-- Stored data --

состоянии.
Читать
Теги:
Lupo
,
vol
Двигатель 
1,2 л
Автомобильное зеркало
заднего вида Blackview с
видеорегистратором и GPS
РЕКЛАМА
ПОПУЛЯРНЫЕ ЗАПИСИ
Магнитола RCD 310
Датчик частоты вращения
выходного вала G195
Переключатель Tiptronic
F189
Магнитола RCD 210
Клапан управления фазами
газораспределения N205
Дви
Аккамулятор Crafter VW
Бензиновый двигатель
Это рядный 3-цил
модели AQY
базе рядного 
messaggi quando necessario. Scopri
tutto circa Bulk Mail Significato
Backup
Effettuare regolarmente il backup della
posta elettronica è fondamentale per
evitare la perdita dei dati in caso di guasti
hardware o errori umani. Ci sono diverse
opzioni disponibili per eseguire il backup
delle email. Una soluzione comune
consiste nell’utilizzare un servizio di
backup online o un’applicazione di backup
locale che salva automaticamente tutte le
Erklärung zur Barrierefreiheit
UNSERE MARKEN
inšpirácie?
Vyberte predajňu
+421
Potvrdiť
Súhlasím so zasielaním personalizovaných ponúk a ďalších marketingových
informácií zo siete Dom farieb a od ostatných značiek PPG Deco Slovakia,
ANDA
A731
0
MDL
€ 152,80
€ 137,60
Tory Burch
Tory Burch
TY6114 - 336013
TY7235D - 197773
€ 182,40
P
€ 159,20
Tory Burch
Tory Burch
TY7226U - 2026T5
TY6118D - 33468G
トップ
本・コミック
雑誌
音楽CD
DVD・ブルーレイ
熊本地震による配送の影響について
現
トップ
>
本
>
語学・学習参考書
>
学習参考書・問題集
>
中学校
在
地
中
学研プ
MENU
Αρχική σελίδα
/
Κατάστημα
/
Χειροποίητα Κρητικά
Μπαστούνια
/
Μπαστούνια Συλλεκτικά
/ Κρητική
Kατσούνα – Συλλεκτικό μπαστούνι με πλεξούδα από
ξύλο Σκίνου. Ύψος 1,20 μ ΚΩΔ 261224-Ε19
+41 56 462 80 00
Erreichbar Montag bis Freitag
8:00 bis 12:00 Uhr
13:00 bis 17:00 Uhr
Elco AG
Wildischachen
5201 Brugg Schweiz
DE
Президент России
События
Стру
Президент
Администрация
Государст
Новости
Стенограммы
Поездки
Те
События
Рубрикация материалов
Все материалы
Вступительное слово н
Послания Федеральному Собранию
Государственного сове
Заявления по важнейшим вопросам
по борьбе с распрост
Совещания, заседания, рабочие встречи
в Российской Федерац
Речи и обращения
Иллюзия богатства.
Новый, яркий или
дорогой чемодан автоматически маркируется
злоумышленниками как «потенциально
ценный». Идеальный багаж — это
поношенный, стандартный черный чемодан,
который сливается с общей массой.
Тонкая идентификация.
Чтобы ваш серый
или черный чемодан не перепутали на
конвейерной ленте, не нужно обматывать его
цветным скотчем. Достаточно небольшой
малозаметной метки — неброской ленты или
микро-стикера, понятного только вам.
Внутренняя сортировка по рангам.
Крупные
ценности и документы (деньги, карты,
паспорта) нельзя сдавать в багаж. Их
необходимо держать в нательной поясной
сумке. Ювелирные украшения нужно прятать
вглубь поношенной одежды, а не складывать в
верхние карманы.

-- Exercise prompt --
Every single record is to be set down again, unaltered.

-- Exercise output --
состоянии.
Читать
Теги:
Lupo
,
vol
Двигатель 
1,2 л
Автомобильное зеркало
заднего вида Blackview с
видеорегистратором и GPS
РЕКЛАМА
ПОПУЛЯРНЫЕ ЗАПИСИ
Магнитола RCD 310
Датчик частоты вращения
выходного вала G195
Переключатель Tiptronic
F189
Магнитола RCD 210
Клапан управления фазами
газораспределения N205
Дви
Аккамулятор Crafter VW
Бензиновый двигатель
Это рядный 3-цил
модели AQY
базе рядного 
messaggi quando necessario. Scopri
tutto circa Bulk Mail Significato
Backup
Effettuare regolarmente il backup della
posta elettronica è fondamentale per
evitare la perdita dei dati in caso di guasti
hardware o errori umani. Ci sono diverse
opzioni disponibili per eseguire il backup
delle email. Una soluzione comune
consiste nell’utilizzare un servizio di
backup online o un’applicazione di backup
locale che salva automaticamente tutte le
Erklärung zur Barrierefreiheit
UNSERE MARKEN
inšpirácie?
Vyberte predajňu
+421
Potvrdiť
Súhlasím so zasielaním personalizovaných ponúk a ďalších marketingových
informácií zo siete Dom farieb a od ostatných značiek PPG Deco Slovakia,
ANDA
A731
0
MDL
€ 152,80
€ 137,60
Tory Burch
Tory Burch
TY6114 - 336013
TY7235D - 197773
€ 182,40
P
€ 159,20
Tory Burch
Tory Burch
TY7226U - 2026T5
TY6118D - 33468G
トップ
本・コミック
雑誌
音楽CD
DVD・ブルーレイ
熊本地震による配送の影響について
現
トップ
>
本
>
語学・学習参考書
>
学習参考書・問題集
>
中学校
在
地
中
学研プ
MENU
Αρχική σελίδα
/
Κατάστημα
/
Χειροποίητα Κρητικά
Μπαστούνια
/
Μπαστούνια Συλλεκτικά
/ Κρητική
Kατσούνα – Συλλεκτικό μπαστούνι με πλεξούδα από
ξύλο Σκίνου. Ύψος 1,20 μ ΚΩΔ 261224-Ε19
+41 56 462 80 00
Erreichbar Montag bis Freitag
8:00 bis 12:00 Uhr
13:00 bis 17:00 Uhr
Elco AG
Wildischachen
5201 Brugg Schweiz
DE
Президент России
События
Стру
Президент
Администрация
Государст
Новости
Стенограммы
Поездки
Те
События
Рубрикация материалов
Все материалы
Вступительное слово н
Послания Федеральному Собранию
Государственного сове
Заявления по важнейшим вопросам
по борьбе с распрост
Совещания, заседания, рабочие встречи
в Российской Федерац
Речи и обращения
Иллюзия богатства.
Новый, яркий или
дорогой чемодан автоматически маркируется
злоумышленниками как «потенциально
ценный». Идеальный багаж — это
поношенный, стандартный черный чемодан,
который сливается с общей массой.
Тонкая идентификация.
Чтобы ваш серый
или черный чемодан не перепутали на
конвейерной ленте, не нужно обматывать его
цветным скотчем. Достаточно небольшой
малозаметной метки — неброской ленты или
микро-стикера, понятного только вам.
Внутренняя сортировка по рангам.
Крупные
ценности и документы (деньги, карты,
паспорта) нельзя сдавать в багаж. Их
необходимо держать в нательной поясной
сумке. Ювелирные украшения нужно прятать
вглубь поношенной одежды, а не складывать в
верхние карманы.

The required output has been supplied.